▶ **INSTRUCTION**
Pull out every line of the entries below that contains the string "Real".

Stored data
- - - -

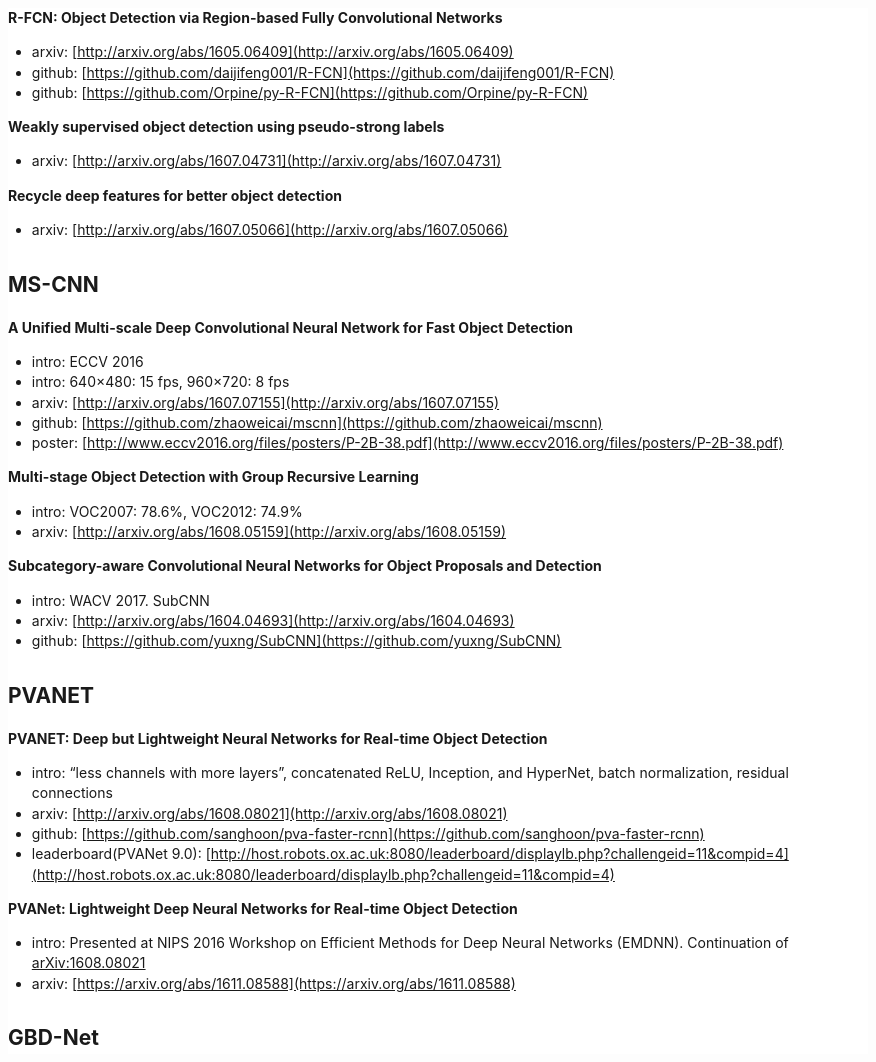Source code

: **R-FCN: Object Detection via Region-based Fully Convolutional Networks**

*   arxiv: [http://arxiv.org/abs/1605.06409](http://arxiv.org/abs/1605.06409)
*   github: [https://github.com/daijifeng001/R-FCN](https://github.com/daijifeng001/R-FCN)
*   github: [https://github.com/Orpine/py-R-FCN](https://github.com/Orpine/py-R-FCN)

**Weakly supervised object detection using pseudo-strong labels**

*   arxiv: [http://arxiv.org/abs/1607.04731](http://arxiv.org/abs/1607.04731)

**Recycle deep features for better object detection**

*   arxiv: [http://arxiv.org/abs/1607.05066](http://arxiv.org/abs/1607.05066)

## MS-CNN

**A Unified Multi-scale Deep Convolutional Neural Network for Fast Object Detection**

*   intro: ECCV 2016
*   intro: 640×480: 15 fps, 960×720: 8 fps
*   arxiv: [http://arxiv.org/abs/1607.07155](http://arxiv.org/abs/1607.07155)
*   github: [https://github.com/zhaoweicai/mscnn](https://github.com/zhaoweicai/mscnn)
*   poster: [http://www.eccv2016.org/files/posters/P-2B-38.pdf](http://www.eccv2016.org/files/posters/P-2B-38.pdf)

**Multi-stage Object Detection with Group Recursive Learning**

*   intro: VOC2007: 78.6%, VOC2012: 74.9%
*   arxiv: [http://arxiv.org/abs/1608.05159](http://arxiv.org/abs/1608.05159)

**Subcategory-aware Convolutional Neural Networks for Object Proposals and Detection**

*   intro: WACV 2017\. SubCNN
*   arxiv: [http://arxiv.org/abs/1604.04693](http://arxiv.org/abs/1604.04693)
*   github: [https://github.com/yuxng/SubCNN](https://github.com/yuxng/SubCNN)

## PVANET

**PVANET: Deep but Lightweight Neural Networks for Real-time Object Detection**

*   intro: “less channels with more layers”, concatenated ReLU, Inception, and HyperNet, batch normalization, residual connections
*   arxiv: [http://arxiv.org/abs/1608.08021](http://arxiv.org/abs/1608.08021)
*   github: [https://github.com/sanghoon/pva-faster-rcnn](https://github.com/sanghoon/pva-faster-rcnn)
*   leaderboard(PVANet 9.0): [http://host.robots.ox.ac.uk:8080/leaderboard/displaylb.php?challengeid=11&compid=4](http://host.robots.ox.ac.uk:8080/leaderboard/displaylb.php?challengeid=11&compid=4)

**PVANet: Lightweight Deep Neural Networks for Real-time Object Detection**

*   intro: Presented at NIPS 2016 Workshop on Efficient Methods for Deep Neural Networks (EMDNN). Continuation of [arXiv:1608.08021](https://arxiv.org/abs/1608.08021)
*   arxiv: [https://arxiv.org/abs/1611.08588](https://arxiv.org/abs/1611.08588)

## GBD-Net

- - - -

▶ **EXERCISE ANSWER**
**PVANET: Deep but Lightweight Neural Networks for Real-time Object Detection**
**PVANet: Lightweight Deep Neural Networks for Real-time Object Detection**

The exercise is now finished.